In 2000, when stock markets around the world already had begun their sell-offs, Dines, an active trader, was intensely negative on real estate, saying a "reverse wealth effect" would lead to a shrinking money supply. That hasn't happened. Indeed, economists say the United States may be in the final stages of a real estate bubble as home prices soar in many regions of the country.

At the same time, Dines in autumn 2000 was early on the energy stocks, including Exxon Mobil (XOM: news, chart, profile) and Phillips Petroleum (P: news, chart, profile), which really haven't gone anywhere in price. To his credit, Dines "stopped out" of his energy picks, including now-bankrupt Enron, in a trading strategy that quickly sheds losing stocks at various percentage levels. See TV transcript.

Dines, who takes great pride in the plain-spoken English of his newsletter, is quick to admit the business of picking investments is part science, part art and part luck. He is fond of saying, when reminded of how he may have dallied too long with Internet commerce stocks, "that proves God gave dogs fleas to remind them they're dogs"

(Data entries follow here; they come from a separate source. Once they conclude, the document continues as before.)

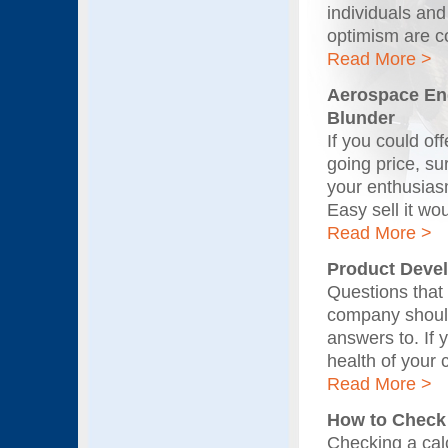
individuals and
optimism are c
Read More >
Aerospace Eng
Blunder
If you could off
going price, su
your enthusiasm
Easy sell it wo
Read More >
Product Devel
Questions that
company should
answers to. If 
health of your 
Read More >
How to Check 
Checking a cal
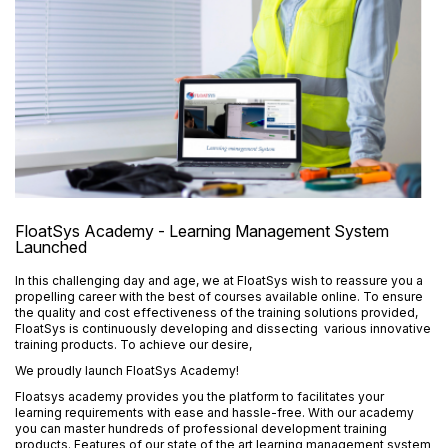
FloatSys Academy - Learning Management System
Launched
In this challenging day and age, we at FloatSys wish to reassure you a
propelling career with the best of courses available online. To ensure
the quality and cost effectiveness of the training solutions provided,
FloatSys is continuously developing and dissecting various innovative
training products. To achieve our desire,
We proudly launch FloatSys Academy!
Floatsys academy provides you the platform to facilitates your
learning requirements with ease and hassle-free.
With our academy
you can master hundreds of professional development training
products. Features of our state of the art learning management system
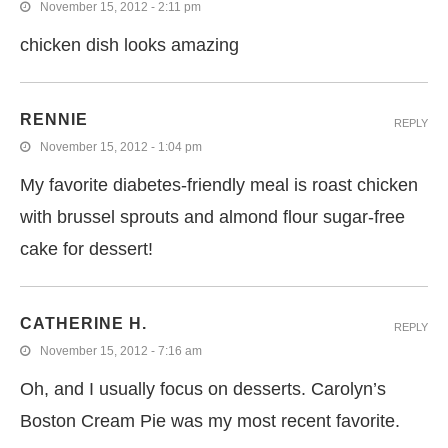
November 15, 2012 - 2:11 pm
chicken dish looks amazing
RENNIE
REPLY
November 15, 2012 - 1:04 pm
My favorite diabetes-friendly meal is roast chicken
with brussel sprouts and almond flour sugar-free
cake for dessert!
CATHERINE H.
REPLY
November 15, 2012 - 7:16 am
Oh, and I usually focus on desserts. Carolyn’s
Boston Cream Pie was my most recent favorite.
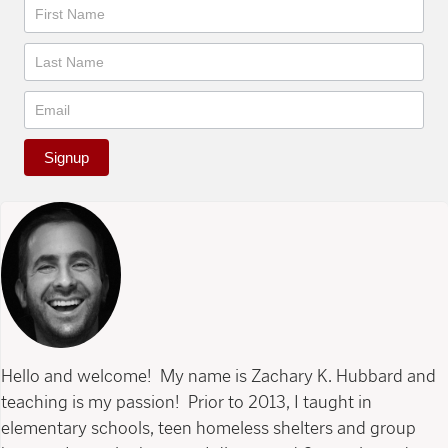
Newsletter
Signup
Hello and welcome! My name is Zachary K. Hubbard and
teaching is my passion! Prior to 2013, I taught in
elementary schools, teen homeless shelters and group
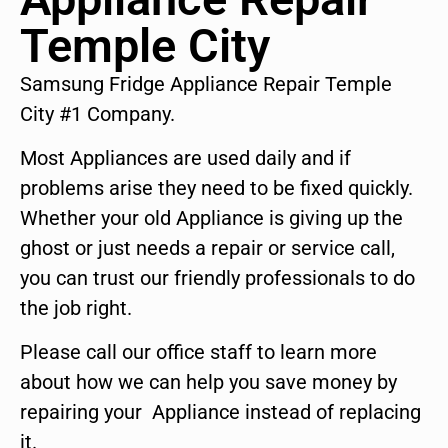
Temple City
Samsung Fridge Appliance Repair Temple
City #1 Company.
Most Appliances are used daily and if
problems arise they need to be fixed quickly.
Whether your old Appliance is giving up the
ghost or just needs a repair or service call,
you can trust our friendly professionals to do
the job right.
Please call our office staff to learn more
about how we can help you save money by
repairing your Appliance instead of replacing
it.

Currently, Dines is a full-throttle bear on the U.S. economic recovery and the overall stock market. He also sees religious wars taking front-and-center on the world stage. A global currency crisis is also possible.

"You have too much optimism," Dines said in an interview. "The people who forecast recession say it never happened. This is Orwellian. Either I am going to be very wrong or very right, but I don't see this recession as over. Bull markets are born amid a lot of pessimism. Business is not visibly better (at publicly traded companies)."

On currencies, Dines wonders how many other currencies will enter deep declines at the hands of the omnipotent U.S. dollar, which seems immune to recession and unshakeable trade and current account deficits. "Argentina, the Venezuela bolivar, the South African rand, they've already crashed. When you go to Argentina, or South Africa, the price of gold (in local currency) has doubled or tripled or more because of currency turmoil."

Dines sees a large shortage of gold supplies in coming years, in part because of growing investment demand for the metal. He says silver prices, about $4.50 an ounce, will rise along with the price of gold. His favorite gold stock continues to be South Africa's Anglogold, the world's second largest mining company. "They hedge their gold sales somewhat, but that may be a good thing with the volatility in gold prices."

His biggest indicator right now? The low points U.S. stock indexes reached in September. "If they hold, I would be looking at a very strong summer rally. If they are broken, run for your life, we are in for the father of all bear markets," he says. Dines adds, "There are a lot of people who have lost money in this market and just want to get out even. The uptrend in the gold stocks is the killer argument. The stock market should move opposite to the golds."



To: Justa Werkenstiff who wrote (42009)3/19/2002 9:13:02 PM
From: t2  Read Replies (1) | Respond to of 99280
 
Wilshire 5000 made a new recovery high today. I expect the SPX will follow.

So many different indices are hitting highs. When one considers that the DOW represents a huge percentage of the SnP 500's market cap, one can make the case that the "negative wealth effect" may not have been as bad as Greensan once feared. Can't believe that the Dow is at levels of 2 years ago...early 2000! That is amazing.
Maybe there was wealth creation for a large group of investors that offsets some of the negative effect on wealth on tech investors.

I think the highs in the value stocks is a good sign for the Nasdaq in the near term. I also believe that the Nikei huge rally will help the NaZ. Remember the similarity of the Nikei and Nasdaq's charts on the way up and on the way down. For the Nikei to rally from 9k to 11k is significant.

When companies start hiring, they need more computers, more servers, more routers...it is just a matter of time...if one accepts the recovery scenario.
Considering that we had 10 out of 12 weeks of outflows from the Nasdaq, that has to be a good contrarian indicator. Those that hold techs now may be unwilling sellers at current levels--just ahead of a recovery.

We should be in the early stage of a major rally in the Nasdaq going into April..BWDIK.